For the third rule, it is useful when we define multiple output formats in
the config file; below is an example of two records for html
and latex
output:
t: html
s:
mathjax:
number-sections:
bibliography: foo.bib
o: output.html
t: latex
latex-engine: xelatex
s:
number-sections:
output: test.pdf
With this config file, we can call pandoc('input.md', format='latex', config='foo.txt')
and we will get a PDF file test.pdf
.
The name of the config file is obtained from getOption('config.pandoc')
by
default, which means you can set options(config.pandoc = 'path/to/your/config.file')
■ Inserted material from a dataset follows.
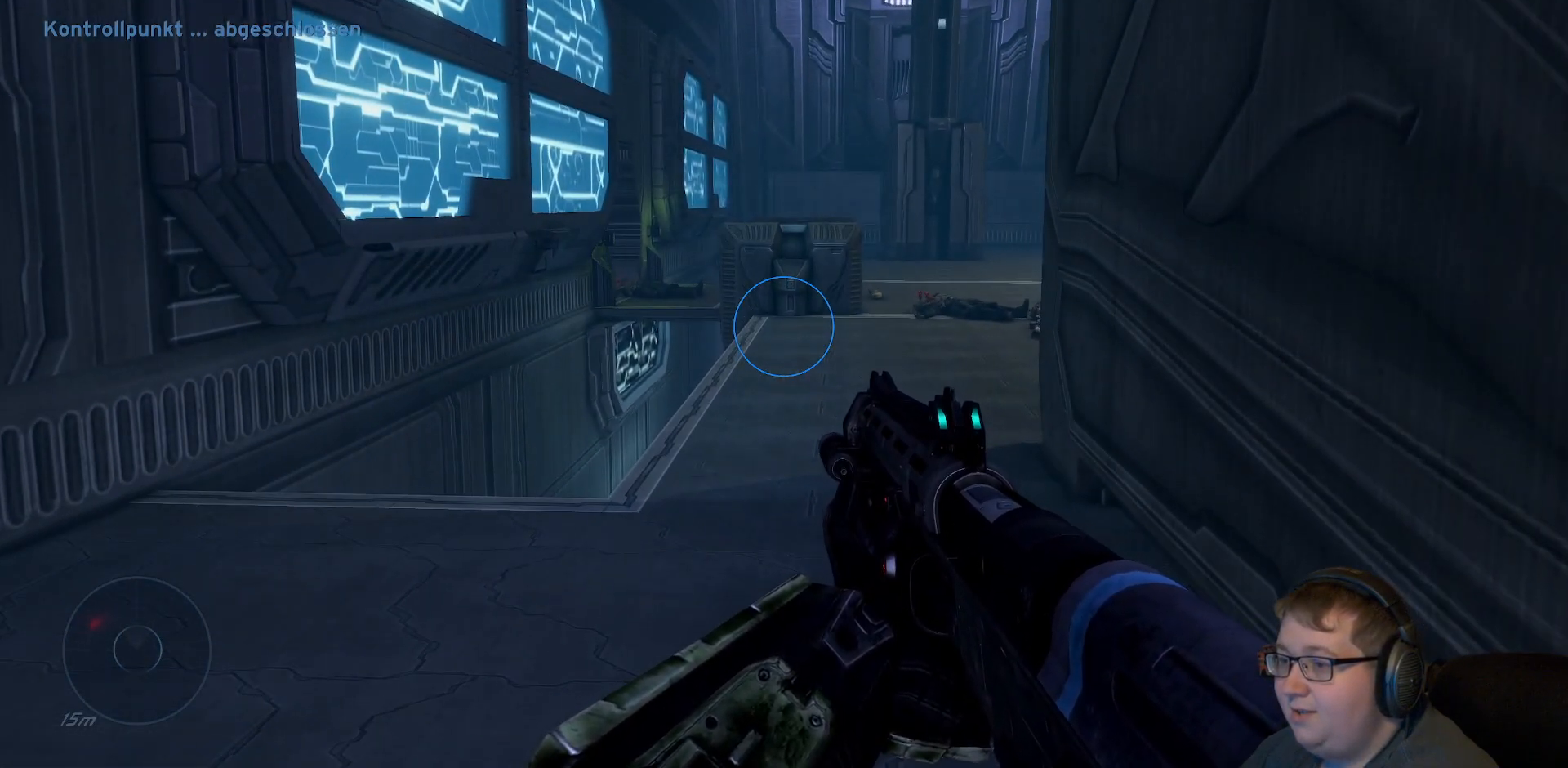
{"buttons": [], "left_stick": "center", "right_stick": "center", "events": []}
as a global option. If this option is not set,
the pandoc()
function will look for a file foo.pandoc
where foo
is the
base name of the input file, e.g. it looks for test.pandoc
if the input
file is test.md
. In other words, the config file has the same name as the
Markdown file except that it has a different extension.
Common options
Sometimes we want to share some a few common options across different output
formats. For instance, --number-sections
can be used for both PDF and HTML
output. The record that does not contain the t
tag is treated as common
options for all formats. Now we can rewrite the above config file as:
s:
number-sections:
t: html
mathjax:
bibliography: foo.bib
o: output.html
t: latex
latex-engine: xelatex
output: test.pdf
Note the s
and number-sections
are extracted to a separate record
without a t
tag.
Embedded configurations
We may want to make the Markdown file self-contained in the sense that the
configurations are embedded in it, so we do not need to rely on an external
config file. In this case, we can use a special comment <!--pandoc -->
in
the Markdown file.
<!--pandoc
t: html
s:
mathjax:
number-sections:
bibliography: foo.bib
o: output.html
-->
Now we can pass a single file to other people and they will be able to call
pandoc()
to convert it to the expected format.
If both the config file and embedded configurations are found, they will be combined as if they were from a single file.
Complete examples
See the example 084 (using an external config file) and 088 (using embedded configurations).